Page-level text extractions:
*****

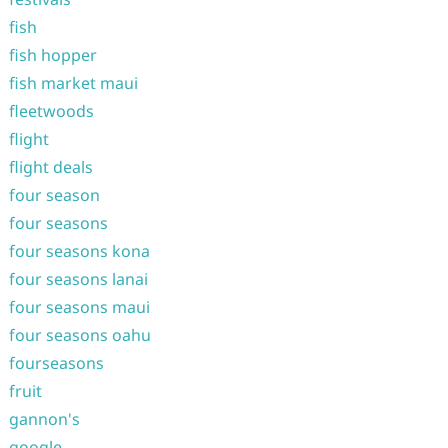
fish
fish hopper
fish market maui
fleetwoods
flight
flight deals
four season
four seasons
four seasons kona
four seasons lanai
four seasons maui
four seasons oahu
fourseasons
fruit
gannon's
google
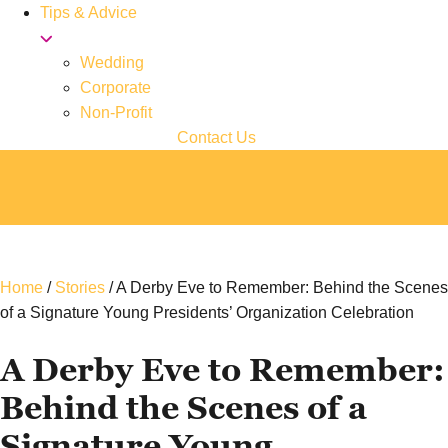
Tips & Advice
Wedding
Corporate
Non-Profit
Contact Us
Home
/
Stories
/
A Derby Eve to Remember: Behind the Scenes
of a Signature Young Presidents’ Organization Celebration
A Derby Eve to Remember:
Behind the Scenes of a
Signature Young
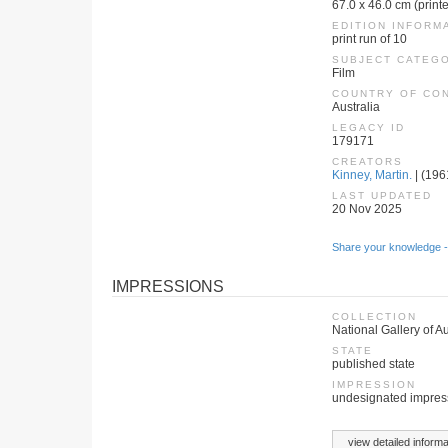
67.0 x 46.0 cm (print
EDITION INFORM
print run of 10
SUBJECT CATEG
Film
COUNTRY OF CO
Australia
LEGACY ID
179171
CREATORS
Kinney, Martin.
| (1961
LAST UPDATED
20 Nov 2025
Share your knowledge -
IMPRESSIONS
COLLECTION
National Gallery of Au
STATE
published state
IMPRESSION
undesignated impres
view detailed informa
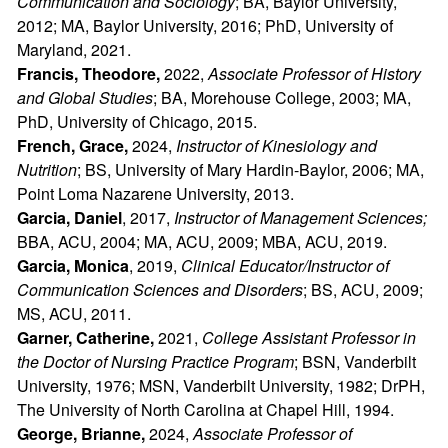
Communication and Sociology
; BA, Baylor University,
2012; MA, Baylor University, 2016; PhD, University of
Maryland, 2021.
Francis, Theodore,
2022,
Associate Professor of History
and Global Studies
; BA, Morehouse College, 2003; MA,
PhD, University of Chicago, 2015.
French, Grace,
2024,
Instructor of Kinesiology and
Nutrition
; BS, University of Mary Hardin-Baylor, 2006; MA,
Point Loma Nazarene University, 2013.
Garcia, Daniel
, 2017,
Instructor of Management Sciences
;
BBA, ACU, 2004; MA, ACU, 2009; MBA, ACU, 2019.
Garcia, Monica
, 2019,
Clinical Educator/Instructor of
Communication Sciences and Disorders
; BS, ACU, 2009;
MS, ACU, 2011.
Garner, Catherine,
2021,
College Assistant Professor in
the Doctor of Nursing Practice Program
; BSN, Vanderbilt
University, 1976; MSN, Vanderbilt University, 1982; DrPH,
The University of North Carolina at Chapel Hill, 1994.
George, Brianne,
2024,
Associate Professor of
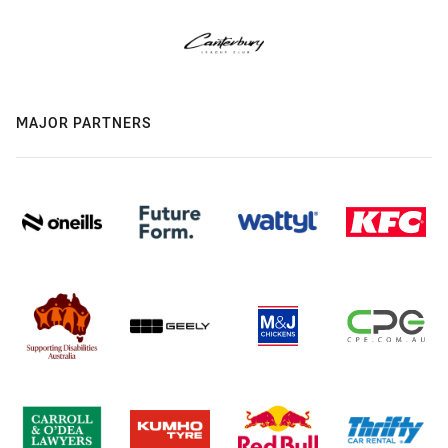
MAJOR PARTNERS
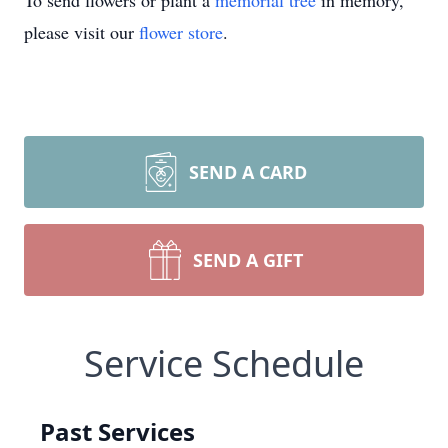
To send flowers or plant a
memorial tree
in memory,
please visit our
flower store
.
SEND A CARD
SEND A GIFT
Service Schedule
Past Services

*****

| WRITTEN TASK |
Starting at the line containing "To send flowers or plant a" and ending at the last line of the data, give those lines as a Markdown table with the columns No. and Text, where No. numbers each line and blank lines are omitted.

| RESPONSE |
| No. | Text |
|---|---|
| 1 | To send flowers or plant a |
| 2 | memorial tree |
| 3 | in memory, |
| 4 | please visit our |
| 5 | flower store |
| 6 | . |
| 7 | SEND A CARD |
| 8 | SEND A GIFT |
| 9 | Service Schedule |
| 10 | Past Services |